━━ SOURCE PASSAGE

Statistics Tracking System


On this page

    Comunica includes a dynamic runtime statistics tracking system that monitors key performance metrics throughout query execution.
    These statistics cover aspects such as the number of intermediate results, discovered links, and dereferenced links. Note that this behavior is disabled by default; enabling it requires configuration steps described in the following sections.

    As the query executes, Comunica emits these metrics in real time, enabling other (future) Comunica actors to adaptively optimize query processing.
    After query completion, these statistics can be analyzed to gain insights into execution behavior and performance characteristics. The available types of statistics are described in more detail below.

    Comunica automatically tracks link discovery and link dereference events when StatisticLinkDiscovery and StatisticLinkDereference instances are added to the context under the appropriate key.

━━━━

• TASKS TO PERFORM
a - In the page on Comunica's statistics tracking system, which two instances must be added to the context for link discovery and link dereference events to be tracked automatically?
b - Carry on the page about Comunica's statistics tracking system, picking up right after its last sentence.

━━ MATERIAL SHOWN

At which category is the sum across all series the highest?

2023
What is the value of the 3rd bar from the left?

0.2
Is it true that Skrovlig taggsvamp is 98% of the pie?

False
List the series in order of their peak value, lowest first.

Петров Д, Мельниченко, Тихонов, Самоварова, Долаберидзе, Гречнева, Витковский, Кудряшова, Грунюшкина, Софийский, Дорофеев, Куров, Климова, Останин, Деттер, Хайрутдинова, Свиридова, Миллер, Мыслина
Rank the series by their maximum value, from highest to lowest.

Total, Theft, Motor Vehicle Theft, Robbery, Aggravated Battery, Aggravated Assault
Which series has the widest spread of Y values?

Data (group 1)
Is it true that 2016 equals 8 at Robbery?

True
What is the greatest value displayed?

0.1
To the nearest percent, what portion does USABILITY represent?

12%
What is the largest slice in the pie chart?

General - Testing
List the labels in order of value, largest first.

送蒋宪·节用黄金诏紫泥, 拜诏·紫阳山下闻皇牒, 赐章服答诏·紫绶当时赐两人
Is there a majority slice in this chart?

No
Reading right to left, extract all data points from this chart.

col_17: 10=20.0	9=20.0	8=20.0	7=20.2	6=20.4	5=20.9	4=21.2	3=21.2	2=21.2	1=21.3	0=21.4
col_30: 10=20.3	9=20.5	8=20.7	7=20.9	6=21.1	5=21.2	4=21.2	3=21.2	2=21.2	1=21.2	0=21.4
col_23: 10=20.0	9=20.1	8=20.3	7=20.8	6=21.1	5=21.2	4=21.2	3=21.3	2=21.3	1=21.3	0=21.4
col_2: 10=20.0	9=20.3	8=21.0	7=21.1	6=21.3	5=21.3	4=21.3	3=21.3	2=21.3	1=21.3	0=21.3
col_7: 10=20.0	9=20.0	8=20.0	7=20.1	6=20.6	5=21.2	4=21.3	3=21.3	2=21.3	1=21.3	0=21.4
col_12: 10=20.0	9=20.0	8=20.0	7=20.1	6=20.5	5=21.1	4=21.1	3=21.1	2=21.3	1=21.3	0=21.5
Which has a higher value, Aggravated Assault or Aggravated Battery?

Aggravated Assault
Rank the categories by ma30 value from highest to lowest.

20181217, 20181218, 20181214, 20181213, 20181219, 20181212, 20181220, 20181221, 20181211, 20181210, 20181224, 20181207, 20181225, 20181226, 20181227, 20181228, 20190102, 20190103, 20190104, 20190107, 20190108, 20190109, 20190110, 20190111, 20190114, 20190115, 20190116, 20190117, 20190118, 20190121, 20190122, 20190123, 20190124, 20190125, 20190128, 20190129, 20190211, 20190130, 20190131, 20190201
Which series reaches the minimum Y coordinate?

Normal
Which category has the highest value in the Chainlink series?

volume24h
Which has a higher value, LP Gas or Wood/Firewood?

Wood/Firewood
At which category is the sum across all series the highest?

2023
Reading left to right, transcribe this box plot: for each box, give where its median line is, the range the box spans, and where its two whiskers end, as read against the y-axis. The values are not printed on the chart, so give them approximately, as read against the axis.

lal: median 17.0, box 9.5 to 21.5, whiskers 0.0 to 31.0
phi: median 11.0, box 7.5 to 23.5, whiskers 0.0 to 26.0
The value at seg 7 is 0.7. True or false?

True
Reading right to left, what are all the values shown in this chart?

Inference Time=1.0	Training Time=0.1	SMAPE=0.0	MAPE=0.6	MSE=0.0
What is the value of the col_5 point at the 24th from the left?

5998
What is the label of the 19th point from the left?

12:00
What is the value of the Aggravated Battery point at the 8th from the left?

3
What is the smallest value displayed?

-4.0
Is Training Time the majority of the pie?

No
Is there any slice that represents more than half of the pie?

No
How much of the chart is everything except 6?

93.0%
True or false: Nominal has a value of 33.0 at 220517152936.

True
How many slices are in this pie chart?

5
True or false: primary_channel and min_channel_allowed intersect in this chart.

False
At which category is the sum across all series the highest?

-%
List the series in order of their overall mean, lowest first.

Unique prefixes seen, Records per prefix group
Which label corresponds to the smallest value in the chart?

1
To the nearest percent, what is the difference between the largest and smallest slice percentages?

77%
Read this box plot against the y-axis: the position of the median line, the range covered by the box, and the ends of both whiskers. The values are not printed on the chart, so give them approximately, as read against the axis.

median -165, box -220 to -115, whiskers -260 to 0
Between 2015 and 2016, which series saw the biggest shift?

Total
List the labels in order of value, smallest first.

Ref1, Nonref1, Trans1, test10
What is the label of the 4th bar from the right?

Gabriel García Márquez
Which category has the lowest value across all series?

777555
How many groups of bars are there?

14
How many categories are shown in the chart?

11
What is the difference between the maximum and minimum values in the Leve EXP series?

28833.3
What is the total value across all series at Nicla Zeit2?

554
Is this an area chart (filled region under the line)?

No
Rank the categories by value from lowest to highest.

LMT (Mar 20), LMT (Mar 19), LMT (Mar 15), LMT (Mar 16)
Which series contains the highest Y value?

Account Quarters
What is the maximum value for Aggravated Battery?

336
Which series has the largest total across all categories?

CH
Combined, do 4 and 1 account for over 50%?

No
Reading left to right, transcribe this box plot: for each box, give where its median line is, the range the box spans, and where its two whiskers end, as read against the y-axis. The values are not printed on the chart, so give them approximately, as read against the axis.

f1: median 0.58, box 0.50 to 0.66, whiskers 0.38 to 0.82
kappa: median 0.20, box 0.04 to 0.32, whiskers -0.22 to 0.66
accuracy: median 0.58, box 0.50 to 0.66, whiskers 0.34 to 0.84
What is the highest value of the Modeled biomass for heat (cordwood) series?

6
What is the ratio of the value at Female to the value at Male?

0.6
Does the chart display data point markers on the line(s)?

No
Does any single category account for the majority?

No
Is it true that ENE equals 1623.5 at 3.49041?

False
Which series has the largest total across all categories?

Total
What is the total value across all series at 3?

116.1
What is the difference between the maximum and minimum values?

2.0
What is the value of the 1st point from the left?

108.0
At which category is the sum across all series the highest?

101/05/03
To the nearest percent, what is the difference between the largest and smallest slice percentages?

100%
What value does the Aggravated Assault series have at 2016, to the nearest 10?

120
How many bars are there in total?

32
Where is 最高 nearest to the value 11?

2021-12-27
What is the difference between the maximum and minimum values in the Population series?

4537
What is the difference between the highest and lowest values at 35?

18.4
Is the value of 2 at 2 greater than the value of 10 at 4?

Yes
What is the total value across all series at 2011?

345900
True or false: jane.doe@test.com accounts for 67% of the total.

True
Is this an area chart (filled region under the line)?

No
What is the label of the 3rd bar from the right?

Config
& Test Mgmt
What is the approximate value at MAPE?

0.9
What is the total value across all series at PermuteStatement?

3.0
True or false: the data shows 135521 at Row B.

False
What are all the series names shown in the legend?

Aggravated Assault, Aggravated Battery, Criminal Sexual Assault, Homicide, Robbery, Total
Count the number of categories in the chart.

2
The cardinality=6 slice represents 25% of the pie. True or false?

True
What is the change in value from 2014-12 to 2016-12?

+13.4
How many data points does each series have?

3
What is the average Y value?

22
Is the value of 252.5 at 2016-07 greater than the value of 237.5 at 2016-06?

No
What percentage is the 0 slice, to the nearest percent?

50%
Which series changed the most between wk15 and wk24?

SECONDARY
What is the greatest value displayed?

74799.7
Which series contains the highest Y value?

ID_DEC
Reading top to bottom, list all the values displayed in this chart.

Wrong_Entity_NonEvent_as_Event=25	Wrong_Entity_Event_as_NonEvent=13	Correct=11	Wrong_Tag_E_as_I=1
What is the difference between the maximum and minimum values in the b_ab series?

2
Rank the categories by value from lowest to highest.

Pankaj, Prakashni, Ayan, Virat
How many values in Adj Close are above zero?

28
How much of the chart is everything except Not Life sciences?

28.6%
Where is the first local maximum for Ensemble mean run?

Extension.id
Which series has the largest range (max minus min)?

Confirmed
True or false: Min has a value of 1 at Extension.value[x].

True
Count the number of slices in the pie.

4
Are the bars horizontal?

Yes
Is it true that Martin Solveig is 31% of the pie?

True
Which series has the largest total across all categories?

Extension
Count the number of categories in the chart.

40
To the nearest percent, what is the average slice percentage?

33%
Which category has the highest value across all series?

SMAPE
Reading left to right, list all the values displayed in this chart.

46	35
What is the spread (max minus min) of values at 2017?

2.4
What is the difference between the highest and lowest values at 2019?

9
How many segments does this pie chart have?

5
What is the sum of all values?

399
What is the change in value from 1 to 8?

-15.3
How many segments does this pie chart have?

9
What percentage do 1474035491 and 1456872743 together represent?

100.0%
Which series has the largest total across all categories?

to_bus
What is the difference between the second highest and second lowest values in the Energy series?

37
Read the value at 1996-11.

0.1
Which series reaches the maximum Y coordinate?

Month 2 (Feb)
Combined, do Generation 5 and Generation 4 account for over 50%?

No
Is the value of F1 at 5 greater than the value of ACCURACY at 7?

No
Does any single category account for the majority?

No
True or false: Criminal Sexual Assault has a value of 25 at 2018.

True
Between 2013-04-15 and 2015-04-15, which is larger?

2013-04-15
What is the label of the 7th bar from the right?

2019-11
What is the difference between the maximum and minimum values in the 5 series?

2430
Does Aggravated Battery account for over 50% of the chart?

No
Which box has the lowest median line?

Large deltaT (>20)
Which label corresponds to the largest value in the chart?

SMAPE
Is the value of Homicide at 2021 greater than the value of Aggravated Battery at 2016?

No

━━━━

• ANSWERS FOR THE EXERCISE
a - StatisticLinkDiscovery and StatisticLinkDereference instances.

b -
    This key is defined as the statistic class attribute .key.

    When querying from a JavaScript application, statistics tracking can be enabled as follows:

    import { QueryEngine } from '@comunica/query-sparql';
    import { StatisticLinkDereference } from "@comunica/statistic-link-dereference";
    import { ILink, QueryStringContext } from '@comunica/types';
    
    const engine = new QueryEngine();
    const query = `SELECT * WHERE {
      ?s ?p ?o.
    }
    LIMIT 1000`;
    
    const context: QueryStringContext = { sources: ["https://fragments.dbpedia.org/2016-04/en"] };
    const statisticLinkDereference = new StatisticLinkDereference();
    context[statisticLinkDereference.key.name] = statisticLinkDereference;
    
    const bindingsStream = await engine.queryBindings(query, context);
    await bindingsStream.toArray();
    
    

    These statistic trackers act as event emitters, enabling other processes to listen and react to emitted events.

    StatisticLinkDiscovery

    This tracker emits an arc representing a link discovery, where the parent is the URI of the document from which a new child URI is discovered. This is particularly useful in link traversal scenarios, where many such links are followed during query execution.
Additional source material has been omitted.